"Cross-Validation and its outputs in RM Studio"
We get a lot of questions about how exactly the Cross Validation operator works, and what those 'exa', 'mod', and 'tes' outputs produce, in RM Studio. Hence it seems a good idea to explain this in depth as a KB article. So here I go...
What is Cross Validation?
Cross Validation is a method used to find a true estimate of the performance of mathematical models built on relatively small data sets. It builds a series of models on subsets of the data and tests each model on the remainder of the data to determine an average performance metric of the models, rather than one performance metric of one model.Split Validation, a much simpler process where you just split the data once into a 'training' and 'testing' set, works very well for very large data sets. But it's Achilles heel is its assumption that the testing set is a representative sample of the entire data set. This is likely true for large data sets, but less and less likely the smaller your data set is.

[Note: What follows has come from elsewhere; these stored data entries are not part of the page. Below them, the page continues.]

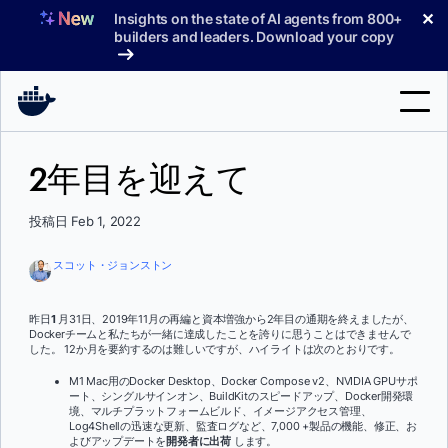
コ
✕
Insights on the state of AI agents from 800+
ン
builders and leaders. Download your copy
テ
ン
ツ
へ
検
ス
2年目を迎えて
索
キ
ッ
製品
投稿日 Feb 1, 2022
プ
サポート
スコット・ジョンストン
料金プラン
昨日
1
月31日、2019年11月の再編と資本増強から2年目の通期を終えましたが、
ブログ
Dockerチームと私たちが一緒に達成したことを誇りに思うことはできませんで
した。 12か月を要約するのは難しいですが、ハイライトは次のとおりです。
ドキュメント
M1 Mac用のDocker Desktop、Docker Compose v2、NVIDIA GPUサポ
ート、シングルサインオン、BuildKitのスピードアップ、Docker開発環
境、マルチプラットフォームビルド、イメージアクセス管理、
サインイン
Log4Shellの迅速な更新、監査ログなど、7,000 +製品の機能、修正、お
よびアップデートを
開発者に出荷
します。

How does Cross Validation work?
Cross Validation works by dividing the data set first into n partitions, and then building n unique models one at a time (each iteration is called a "fold"). For each iteration, a model is created using n-1 partitions and using the nth partition. The model itself is not relevant; what is retained is the model performance. This is repeated using a different partition as the hold-out set until each partition is used.
After the n performances are calculated, we calculate the average performance (and its standard deviation) of all n models built during the cross validation.

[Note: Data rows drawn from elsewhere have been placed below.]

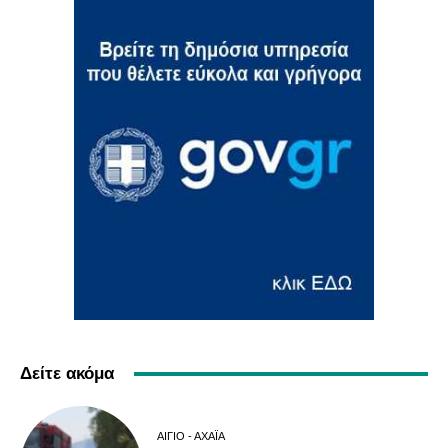
Δείτε ακόμα
ΑΊΓΙΟ - ΑΧΑΪ́Α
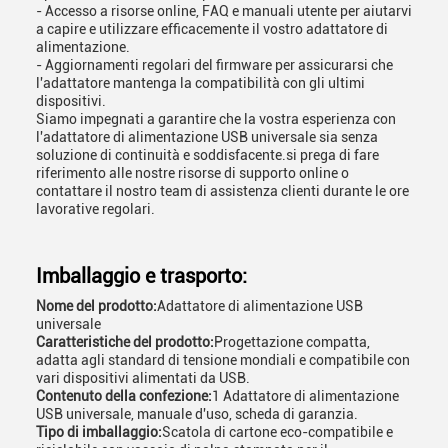
- Accesso a risorse online, FAQ e manuali utente per aiutarvi
a capire e utilizzare efficacemente il vostro adattatore di
alimentazione.
- Aggiornamenti regolari del firmware per assicurarsi che
l'adattatore mantenga la compatibilità con gli ultimi
dispositivi.
Siamo impegnati a garantire che la vostra esperienza con
l'adattatore di alimentazione USB universale sia senza
soluzione di continuità e soddisfacente.si prega di fare
riferimento alle nostre risorse di supporto online o
contattare il nostro team di assistenza clienti durante le ore
lavorative regolari.
Imballaggio e trasporto:
Nome del prodotto:
Adattatore di alimentazione USB
universale
Caratteristiche del prodotto:
Progettazione compatta,
adatta agli standard di tensione mondiali e compatibile con
vari dispositivi alimentati da USB.
Contenuto della confezione:
1 Adattatore di alimentazione
USB universale, manuale d'uso, scheda di garanzia.
Tipo di imballaggio:
Scatola di cartone eco-compatibile e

Lastly, we build a true model with the entire data set and display this calculated average performance.
Very Simplistic Example of Cross Validation
Let's walk through exactly how it works using a very simple example. Here is a data set where we have one independent variable (x) and one dependent variable (y). The goal is to produce the best linear regression model of these data using cross validation. The y values were randomly generated.
In this example we're going to use linear sampling, 5-fold cross validation, and RSME as our performance metric:
- Linear sampling - we will pull our hold-out sets in order which the data sets is given to us
- 5-fold Cross Validation - we will perform five iterations to find five performances using five hold-out sets
- RSME - the root-mean-squared-error of the predicted values of each hold-out set vs the actual values
average RSME = avg (0.347, 0.286, 0.306, 0.289, 0.321) = 0.310
standard deviation of RSME = stdev (0.347, 0.286, 0.306, 0.289, 0.321) = 0.025
The model representing this performance metric is none of the models shown above; it is a new model produced on the entire data set. Sometimes this is considered the "n+1" th iteration.
Calculate the actual model
What are the outputs of the Cross Validation operator in RapidMiner Studio?
Ok now we can answer this question! They are as follows:
- mod - the actual mathematical model built on the entire data set (see last step above). Usually only the relevant coefficients or equivalent are displayed.
- exa - the original ExampleSet (data). This is simple a pass-thru.
- tes - the testing ExampleSet. Note that this is NOT the application of the final model on the data set; rather it displays all the hold-out testing sets from the n-fold cross validation in one appended list.
- per = the average performance of the n-fold cross validation
For our example, these are as follows:
Why should we go through all this trouble?I am going to just insert a few paragraphs from founder @IngoRM here:
Cross validation is not about model building at all. It is a common scheme to estimate (not calculate! - subtle but important difference) how well a given model will work on unseen data. So the fact that we deliver a model at the end (for convenience reasons) might lead you to the conclusion that it actually is about model building as well - but this is just not the case.
Ok, here is why this validation is an approximation of an estimation for a given model only: typically you want to use as much data as possible since labeled data is expensive and in most cases the learning curves show you that more data leads to better models. So you build your model on the complete data set since you hope this is the best model you can get. Brilliant! This is the given model from above. You could now gamble and use this model in practice, hoping for the best. Or you want to know in advance if this model is really good before you use it in practice. I prefer the latter approach ;-)
So only now (actually kind of after you built the model on all data) you are of course also interested in learning how well this model works in practice on unseen data. Well, the closest estimate you could do is a so-called leave-one-our validation where you use all but 1 data points for training and the one you left out for testing. You repeat this for all data points. This way, the models you built are "closest" to the one you are actually interested in (since only one example is missing) but unfortunately this approach is not feasible for most real-world scenarios since you would need to build 1,000,000 models for a data set with 1,000,000 examples.
Here is where cross-validation enters the stage. It is just a more feasible approximation of something which already was only an estimation to begin with (since we omitted one example even in the LOO case). But this is still better than nothing. The important thing is: It is a performance estimation for the original model (built on all data), and not a tool for model selection. If at all, you could misuse a cross-validation as a tool for example selection but I won't go into this discussion now.
More food for thought: you might have an idea how to average 10 linear regression models - what do we do with 10 neural networks with different optimized network structures? Or 10 different decisions trees? How to average those? In general this problem can not be solved anyway.
The net is that none of these are good ideas; you should do the right thing which is to build one model on as much data as you can and use cross-validation to estimate how well this model will perform on new data.
Hope this helps some people. Thank you @yyhuang and @IngoRM for your help!